07 November 2013

Persemaian Dosa


Selamat sore. Jarum jam di pergelangan tangan ‘begang’ku menunjukkan pukul lima lebih. Wkatunya sang mentari turun menenggelamkan dirinya di balik ujung pandang laut luas ufuk barat. Waktunya burung-burung untuk terbang pulang ke sarang mereka, mengasuh dan memberi makan anak-anaknya yang lucu setelah seharian sang Ibu mencari makan, karena ayah dari anak-anaknya pergi entah kemana. Hhhhh…. aku menarik nafas panjang. Udara pantai ini benar-benar membuat pikiranku tenang. Pemandangan alam yang indah ini menyejukan hatiku, mentari yang akan membakar langit dan awan, tiupan udara pantai yang dingin, rokok yang kuhisap, dan beer dingin dalam genggamanku yang tadi aku beli di warung-warung yang berjejer di sisi pantai. Tapi ada sesuatu yang sedang aku pikirkan, gadis yang kini sedang duduk membelakangiku di bibir pantai. Dia hanya duduk, pandangan lurus ke depan tanpa memperdulikan yang lain, sepertinya dia juga sedang menikmati panorama indah ini, tau mungkin larut dalam masalahnya.
Kemarin aku mengajaknya untuk pergi ke pantai ini. Dia menghubungiku  lewat telepon seluler, lebih tepatnya pesan elektronik.

“Gema, aku mau curhat”

“Kalau begitu besok aku jemput kamu. Kita akan pergi ke tempat yang bisa membuatku tenang, mungkin juga kau. Persiapkan segala keperluanmu”
Lalu aku menjemput dia ke rumahnya. Dia sudah bersiap dengan perbekalan dan dandanannya yang acuh, tanpa make up dan embel-embel perusak kemurnian raga anggunnya. Aku meminta izin kepada ‘Ibu’nya. Dia mengizinkan kami berdua untuk pergi.
Kami berangkat setelah dzuhur. Jarak yang kami tempuh cukup jauh. Aku tak tahu secara rincinya berapa kilometer. Dengan keadaan motor tuaku yang belum pulih seutuhnya, kami berdua menyusuri jalanan tanpa dibumbui percakapan hangat layaknya sepasang kekasih yang sedang pergi berkencan. Kami berdua hanya membisu menikmati jalanan yang tak mulus. Mendengarkan nada cempreng kenalpot vespaku yang kadang batuk. Sesekali dia bertanya,

“Masih jauh ga?”

“Sebentar lagi kita sampai” aku menjawabnya dengan senyum yang tertutupi syal penutup wajah agar tak tersentuh polusi dari kendaraan bermotor.
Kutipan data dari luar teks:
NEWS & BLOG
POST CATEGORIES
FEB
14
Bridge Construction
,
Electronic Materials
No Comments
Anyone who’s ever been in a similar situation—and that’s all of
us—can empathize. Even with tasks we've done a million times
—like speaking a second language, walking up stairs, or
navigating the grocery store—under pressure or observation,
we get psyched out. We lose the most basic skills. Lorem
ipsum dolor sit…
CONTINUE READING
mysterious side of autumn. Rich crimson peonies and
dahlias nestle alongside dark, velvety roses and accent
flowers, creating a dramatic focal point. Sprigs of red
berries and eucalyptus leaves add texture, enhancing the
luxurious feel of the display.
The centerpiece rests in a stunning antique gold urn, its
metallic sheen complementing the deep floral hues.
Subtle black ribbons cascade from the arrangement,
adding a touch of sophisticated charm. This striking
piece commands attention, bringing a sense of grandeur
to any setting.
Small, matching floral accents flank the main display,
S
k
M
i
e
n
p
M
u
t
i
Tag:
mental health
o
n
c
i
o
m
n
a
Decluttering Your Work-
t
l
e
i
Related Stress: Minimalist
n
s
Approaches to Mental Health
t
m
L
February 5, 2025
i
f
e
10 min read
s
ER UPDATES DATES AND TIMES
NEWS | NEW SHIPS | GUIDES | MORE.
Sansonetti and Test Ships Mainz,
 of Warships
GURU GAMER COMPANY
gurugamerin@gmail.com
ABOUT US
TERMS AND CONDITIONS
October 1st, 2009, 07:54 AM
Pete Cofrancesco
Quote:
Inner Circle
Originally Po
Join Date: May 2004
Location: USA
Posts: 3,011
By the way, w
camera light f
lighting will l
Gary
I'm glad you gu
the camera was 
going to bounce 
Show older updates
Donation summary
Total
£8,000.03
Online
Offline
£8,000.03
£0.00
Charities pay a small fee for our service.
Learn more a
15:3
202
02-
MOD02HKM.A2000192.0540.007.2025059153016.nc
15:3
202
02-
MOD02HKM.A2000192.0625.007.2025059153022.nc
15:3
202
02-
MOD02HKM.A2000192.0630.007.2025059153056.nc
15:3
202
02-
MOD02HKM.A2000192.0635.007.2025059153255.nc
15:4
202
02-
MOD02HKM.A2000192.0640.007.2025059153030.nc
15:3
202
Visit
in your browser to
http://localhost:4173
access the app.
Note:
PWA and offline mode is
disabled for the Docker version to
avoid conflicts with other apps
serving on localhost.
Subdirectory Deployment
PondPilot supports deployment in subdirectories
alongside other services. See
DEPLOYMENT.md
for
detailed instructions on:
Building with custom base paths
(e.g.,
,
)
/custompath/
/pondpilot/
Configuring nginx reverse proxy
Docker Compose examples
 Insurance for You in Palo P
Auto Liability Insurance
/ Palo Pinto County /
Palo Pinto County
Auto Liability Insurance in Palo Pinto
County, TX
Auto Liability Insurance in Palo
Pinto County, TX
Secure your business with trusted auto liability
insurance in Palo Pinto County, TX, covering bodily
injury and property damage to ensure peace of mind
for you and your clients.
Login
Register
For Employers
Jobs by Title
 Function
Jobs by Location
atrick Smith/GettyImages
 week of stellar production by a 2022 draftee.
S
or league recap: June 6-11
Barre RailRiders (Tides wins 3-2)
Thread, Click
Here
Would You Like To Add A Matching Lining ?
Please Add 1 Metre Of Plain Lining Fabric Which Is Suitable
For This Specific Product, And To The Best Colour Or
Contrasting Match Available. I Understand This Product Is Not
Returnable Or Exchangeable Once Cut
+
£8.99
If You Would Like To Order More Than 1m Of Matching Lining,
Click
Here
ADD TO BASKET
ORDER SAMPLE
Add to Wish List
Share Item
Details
Tak lama kemudian kami sampai di pantai Pangandaran. Jam setengah empat. Lumayan lama. Mungkin karena kendaraan yang kami pakai yang tidak sehat. Sesampainya di pantai menikmati sebatang rokok terlebih dahulu, membeli empat botol beer dingin. Gadis itu, dia langsung menyimpan tasnya, dan pergi ke bibir pantai untuk duduk dan menjadi patung. Setelah membeli beberapa botol beer dingin, aku menyiap tenda yang kupinjam dari teman seperbotolan untuk tempat tidur kita berdua malam ini. Ah, tidak, hanya untuknya. Aku akan menghabisi mala mini dengan minum, merokok, dan mendengarkan music di depan api kecil. Sejak kemarin malam aku berharap rembulan muncul kembali malam ini.

“Gema… kadieu…”

Teriakannya memecah lamunanku. Dengan botol beer dalam genggaman tangan kirikuku, dan sebatang rokok yang terbakar di sela-sela jari telunjuk dan ‘jajangkung’ku aku menghampirinya dengan berleha-leha dan pikiran yang sejak tadi berputar-putar dalam otakku.

“Kamu lagi mikirin apa? Dari tadi melamun terus” wajahnya tanpa ekspresi.

Tapi aku bisa melihat suasana hatinya yang terpancar dari bola mata indahnya. Aku terdiam sejenak, menatap lekat matanya.

“Kamu lagi apa? Dari tadi diam terus, kayak patung aja heuheu” aku berikan dia senyuman yang tak pernah aku berikan kepada wanita mana pun.

Dia menjawabnya. Kembali mmemalingkan wajahnya kea rah matahari yang sudah bersiap untuk menhujam pelan lautan.

“Aku…”

“Sssssstttt… kita bicaranya nanti dibawah jubah kekasihku” aku memotong bicaranya.
Malam adalah kekasihku. Dia teramat mencintaiku. Bahakan saking cintanya dia padaku, dia sering memelukku tanpa membiarkan sedetikpun kesadaranku terlelap.

“Kita tidak boleh melewatkan panorama indah ini. Lebih baik kita nikmati anugrah ini dulu, tanpa ada sepatah kata pun! Biarkan alam berpuisi dan kita nikmati ini bersama merdunya keheningan” mata lurus ke depan tanpa memandang wajahnya, aku hanya memandang lurus ke depan, lurus dan tajam, menerawang yang ada dalam pikiranku.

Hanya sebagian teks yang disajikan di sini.